Key Considerations for AWS Lambda on production
AWS Lambda is an indispensable component of modern cloud architectures. Its serverless nature, low infrastructure requirements, and pay-as-you-go pricing have made it a cornerstone of production workloads. However, while the benefits of AWS Lambda are undeniable, it is crucial to be aware of certain considerations to ensure its successful implementation.
Monolithic or Individual Lambda
First choice we often faced with how much code should be there in one lambda. AWS best practice is against having a monolith lambda See here but if we separate out each functionality to separate lambda wouldn’t we end up in an explosion of lambdas? From pricing perspective it might not be a problem but what about code organization ? do developers jump around in repos for relevant code ? how to handle code duplications ?
One approach I find out useful for me is to have a single repo for related functions but deploy them as separate lambda. In this way we can keep the common code together and reuse in all the functions.
Pros -
- From readability perspective it will feel like a single application.
- It will still be deployed as separate functions so we are not introducing monolithic lambda.
- We can keep the common code together hence less duplicity .
Cons -
- Complex CI/CD, we need to understand which part of code has changed and act accordingly.
More fragmented infra
Continuing from above, if we break down a service into individual lambdas we need to essentially take care of automated deployment for each lambda. Decision that we need to take here is whether we have one infra code or separate infra code for each lambda. It will be benefecial to separate out the infra code for each lambda so that we are not unecessary building or updating all lambdas.
One problem often arises here is about which lambda owns a particular infra . We can use a tagging to assign the ownership.
But overall we are now managing from one services to multiple functions so it is a challenge nonetheless.
Cognitive load
Because it is so easy to integrate lambdas with other service we often feel lile adding lego like block and before we realise we end up with numbers of different component that working with each other.
As developer what we need here is an overall visibility what event generated by which service consumed by which lambda which in turn trigger other service it soon become a cognitive load.
Create an overall architecture diagram updated and handy we will often need that.
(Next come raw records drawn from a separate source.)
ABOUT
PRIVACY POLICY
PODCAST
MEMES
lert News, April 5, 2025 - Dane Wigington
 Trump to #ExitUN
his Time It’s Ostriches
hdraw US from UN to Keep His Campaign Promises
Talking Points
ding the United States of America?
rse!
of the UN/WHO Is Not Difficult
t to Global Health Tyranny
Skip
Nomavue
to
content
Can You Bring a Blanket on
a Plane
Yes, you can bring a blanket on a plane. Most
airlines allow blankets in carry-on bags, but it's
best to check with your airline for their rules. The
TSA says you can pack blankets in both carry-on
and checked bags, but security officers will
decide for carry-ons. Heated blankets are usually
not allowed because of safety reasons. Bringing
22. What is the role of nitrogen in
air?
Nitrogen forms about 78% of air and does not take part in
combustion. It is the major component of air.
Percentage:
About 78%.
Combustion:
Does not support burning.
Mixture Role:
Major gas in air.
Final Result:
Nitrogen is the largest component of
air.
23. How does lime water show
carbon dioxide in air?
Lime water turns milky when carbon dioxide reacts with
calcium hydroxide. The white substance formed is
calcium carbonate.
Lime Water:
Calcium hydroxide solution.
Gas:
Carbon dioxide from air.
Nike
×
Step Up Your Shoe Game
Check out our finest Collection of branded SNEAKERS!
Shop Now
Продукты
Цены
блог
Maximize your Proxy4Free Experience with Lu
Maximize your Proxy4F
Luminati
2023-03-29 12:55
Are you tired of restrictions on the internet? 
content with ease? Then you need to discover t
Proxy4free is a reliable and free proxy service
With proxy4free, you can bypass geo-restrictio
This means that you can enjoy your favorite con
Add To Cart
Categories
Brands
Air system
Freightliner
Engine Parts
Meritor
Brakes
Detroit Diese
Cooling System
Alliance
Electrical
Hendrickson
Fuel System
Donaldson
I would personally love to have a tool that can visualize the whole topology.
Testing
AWS Lambda is an AWS offering and it often integrated with other service so a question arise how to test that. There is a whole section in AWS doc about testing. However one thing that I differ slightly from here is usage of simulator. I personally like usage simulators like localStack. This gives me the mych higher confidence than mocking out relevant parts. The doc talks about testing by actually deploying on AWS , which is absolutely fine but if devs can test locally that will be much faster. Localstack alongside testcontainers can speed up the process.
Tracing
Most of the times Lambdas are part of an overall architectue and not in a standalone way. Which means we need tracing, logging, metrics to work seamlessly when service to lambda interactions are happening.
for tracing While X-Ray is a great tool often orgs do have an existing tracing mechanism or cost of X-Ray becomes an issue. We need to come up with an unified tracing solution. One option is to depend on standard library like opentelemetery to programatically propagates tracing info. Another option is to run the same logic but using AWS lambda Extension API. In the second, we can make the tracing part language agnostic and run as a separate process than lambda.
Beware about quota
AWS Lambda by default has a quota of maximum 1000 concurrent executions in an account. Initially this might not be an issue. But as the environment grows we will start to see throttles. Beware of any scenario that can cause unbounded execution of lambda that might eat up quota from other lambdas. If the event producer produces large number of events considering having an upper bound of how many concurrent lambdas can be spawned at max. One example configuration for SQS mapping can be found here
In conclusion, AWS Lambda is a powerful and valuable tool for building scalable and cost-effective cloud architectures. However, its adoption requires careful consideration of various factors. With thoughtful planning and the adoption of best practices, AWS Lambda can significantly enhance scalability, reduce TCO, and drive successful deployments in production environments.